Protecting the abused from abusers is an important role in any society — or at least a sane society. It's the role, in fact, of government itself, especially in an exploitive economic system like our own.

Capturing the organs of protection by the abusers themselves is therefore a high priority of the abusing class. This is why Reagan staffed his administration with people who hate the protective role government played, why he put anti-environmentalist James Watt in charge of Interior and the National Parks, and anti-regulationist Ann Gorsuch Burford in charge of the EPA. (Yes, she's related to that other Gorsuch.)

And apparently why we put cops, domestic abusers at a very high rate, in charge of protecting victims of abuse.

Cops being in charge of abuse — delivering it — is a commonplace these days. Putting cops in charge of protecting people from abuse is like putting pedophiles in charge of public safety at a grade school, or pedophile priests in charge of youth ministry (we had one of those in a parish I once lived in).

Pedophiles love those jobs, just as cops love the jobs they've been given. How better to commit violence than to be the only sanctioned dealers of state violence, to be licensed to kill in the name of "protecting" the abused? You even get to parade around as "heroes" for doing it.


Conor Friedorsdorf, in an Atlantic article entitled "Police Have a Much Bigger Domestic-Abuse Problem Than the NFL Does," quotes a heavily footnoted National Center for Women and Policing fact sheet: "Two studies have found that at least 40 percent of police officer families experience domestic violence, in contrast to 10 percent of families in the general population. A third study of older and more experienced officers found a rate of 24 percent, indicating that domestic violence is two to four times more common among police families than American families in general [emphasis added]." Friedersdorf's piece is well worth reading in full.
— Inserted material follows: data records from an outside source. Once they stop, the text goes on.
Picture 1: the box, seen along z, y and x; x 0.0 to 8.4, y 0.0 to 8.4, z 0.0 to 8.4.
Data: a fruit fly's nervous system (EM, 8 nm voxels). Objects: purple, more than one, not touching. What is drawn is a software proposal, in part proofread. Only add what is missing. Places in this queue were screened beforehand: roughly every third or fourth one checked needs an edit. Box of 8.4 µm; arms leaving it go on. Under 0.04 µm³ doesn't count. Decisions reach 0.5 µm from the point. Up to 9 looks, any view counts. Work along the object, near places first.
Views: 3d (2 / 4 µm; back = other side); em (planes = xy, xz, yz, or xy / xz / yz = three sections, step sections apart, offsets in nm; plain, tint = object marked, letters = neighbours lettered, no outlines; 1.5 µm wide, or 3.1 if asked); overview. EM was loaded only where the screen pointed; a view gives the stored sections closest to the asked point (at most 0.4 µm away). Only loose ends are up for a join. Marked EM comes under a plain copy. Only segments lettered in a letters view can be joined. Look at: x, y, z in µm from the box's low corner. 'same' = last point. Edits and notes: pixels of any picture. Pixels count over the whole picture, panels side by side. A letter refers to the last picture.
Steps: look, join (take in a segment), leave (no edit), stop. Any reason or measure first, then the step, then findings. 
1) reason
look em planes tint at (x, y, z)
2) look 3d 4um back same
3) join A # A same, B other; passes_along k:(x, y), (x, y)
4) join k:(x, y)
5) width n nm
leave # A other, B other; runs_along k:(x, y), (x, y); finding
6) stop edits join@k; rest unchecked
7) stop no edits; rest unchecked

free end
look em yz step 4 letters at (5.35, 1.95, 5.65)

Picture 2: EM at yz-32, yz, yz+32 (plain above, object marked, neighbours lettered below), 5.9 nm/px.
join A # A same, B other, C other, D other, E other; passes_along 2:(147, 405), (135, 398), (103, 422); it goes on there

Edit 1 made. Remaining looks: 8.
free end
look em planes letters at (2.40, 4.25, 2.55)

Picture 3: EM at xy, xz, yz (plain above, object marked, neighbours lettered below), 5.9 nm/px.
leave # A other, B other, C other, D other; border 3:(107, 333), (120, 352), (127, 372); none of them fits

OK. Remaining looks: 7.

I have anecdotal evidence of this connection. Some years ago a friend of mine was a psychiatric counselor specializing in troubled families. The bulk of her clients were cop families, where the cop was the abuser. She attributes the problem to the pathological (my word) need for control by the cop — reinforced, no doubt, by a job in which "gaining and keeping control" was both an absolute requirement of every cop-involved situation, and by supervisors who encouraged or allowed the worse abuses of that requirement.

We don't hire pedophiles to guard grade school kids. Why do we hire violent cops to keep the peace? Is there something in us that's perpetuating this?